[Human pose keypoint data]
▬▬▬▬▬▬
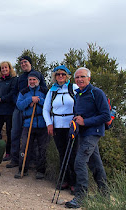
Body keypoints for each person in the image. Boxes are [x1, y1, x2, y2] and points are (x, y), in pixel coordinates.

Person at [65, 67, 111, 208]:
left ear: (89, 78)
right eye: (77, 77)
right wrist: (75, 121)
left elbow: (106, 115)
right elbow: (78, 113)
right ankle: (105, 194)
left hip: (93, 132)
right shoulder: (78, 94)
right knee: (95, 164)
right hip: (83, 133)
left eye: (82, 77)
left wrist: (85, 122)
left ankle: (81, 197)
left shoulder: (96, 93)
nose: (79, 79)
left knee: (79, 162)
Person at [43, 65, 78, 194]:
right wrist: (49, 124)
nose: (61, 76)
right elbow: (46, 109)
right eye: (58, 74)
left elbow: (80, 105)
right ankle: (65, 180)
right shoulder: (52, 91)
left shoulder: (73, 88)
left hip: (71, 126)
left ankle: (75, 182)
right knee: (62, 153)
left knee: (73, 154)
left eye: (63, 74)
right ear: (55, 77)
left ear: (67, 76)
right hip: (57, 126)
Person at [7, 55, 47, 168]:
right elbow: (15, 93)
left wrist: (36, 101)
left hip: (35, 110)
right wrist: (23, 103)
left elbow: (44, 91)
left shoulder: (38, 75)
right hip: (20, 108)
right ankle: (15, 159)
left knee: (33, 137)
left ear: (30, 63)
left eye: (25, 62)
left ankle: (32, 161)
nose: (23, 64)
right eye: (21, 63)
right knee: (15, 133)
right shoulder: (19, 78)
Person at [14, 72, 49, 179]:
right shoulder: (24, 92)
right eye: (30, 80)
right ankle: (23, 169)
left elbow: (49, 104)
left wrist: (38, 100)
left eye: (34, 79)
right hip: (28, 124)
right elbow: (19, 105)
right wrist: (30, 100)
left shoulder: (45, 91)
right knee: (24, 147)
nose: (32, 82)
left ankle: (41, 170)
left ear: (38, 80)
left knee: (42, 148)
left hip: (42, 124)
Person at [0, 61, 17, 161]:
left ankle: (8, 153)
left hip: (9, 110)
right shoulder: (0, 81)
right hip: (0, 111)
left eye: (6, 68)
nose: (4, 69)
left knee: (9, 132)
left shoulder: (14, 80)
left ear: (10, 68)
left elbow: (12, 93)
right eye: (2, 68)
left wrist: (1, 98)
▬▬▬▬▬▬
§ **Work item**
Where a picture appears, omit it; otherwise reproduce each line above from the first to the one with "left knee: (79, 162)", inclusive.

§ **Response**
Body keypoints for each person in the image. Boxes are [x1, y1, x2, y2] and points are (x, y), in pixel coordinates.

Person at [65, 67, 111, 208]:
left ear: (89, 78)
right eye: (77, 77)
right wrist: (75, 121)
left elbow: (106, 115)
right elbow: (78, 113)
right ankle: (105, 194)
left hip: (93, 132)
right shoulder: (78, 94)
right knee: (95, 164)
right hip: (83, 133)
left eye: (82, 77)
left wrist: (85, 122)
left ankle: (81, 197)
left shoulder: (96, 93)
nose: (79, 79)
left knee: (79, 162)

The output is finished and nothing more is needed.